▸ **Work item**
Scan the data below. Pull out each line where "ctrl" occurs.
START Dataset
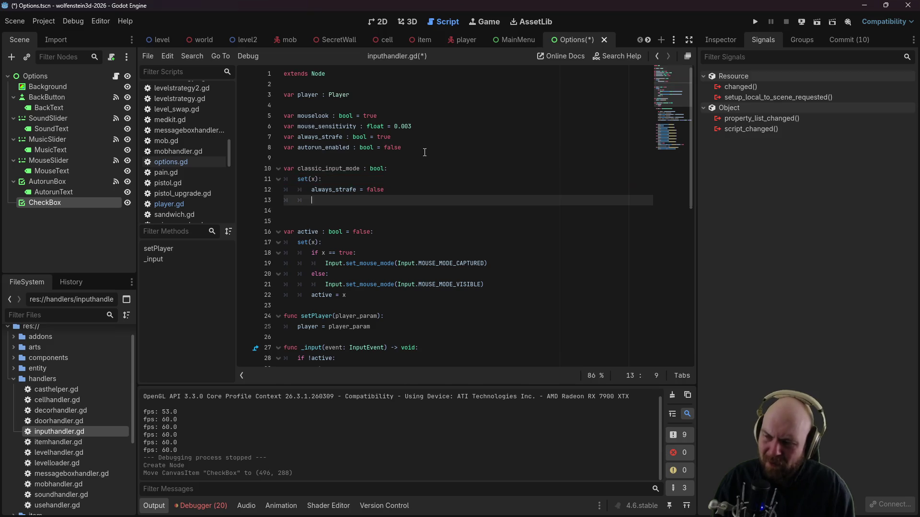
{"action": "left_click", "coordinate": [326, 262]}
END Dataset
START Dataset
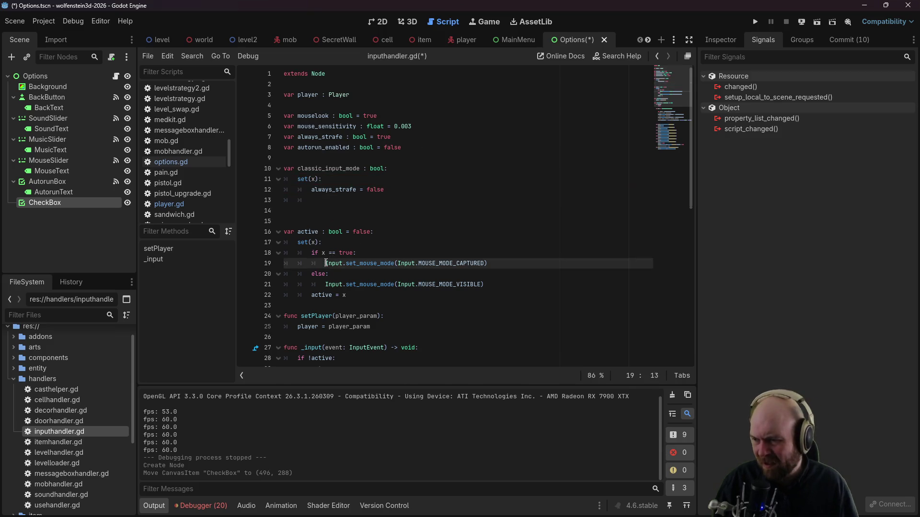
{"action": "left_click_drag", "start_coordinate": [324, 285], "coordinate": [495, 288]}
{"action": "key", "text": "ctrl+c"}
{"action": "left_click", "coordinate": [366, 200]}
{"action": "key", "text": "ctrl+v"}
END Dataset
▸ **Your solution**
{"action": "key", "text": "ctrl+c"}
{"action": "key", "text": "ctrl+v"}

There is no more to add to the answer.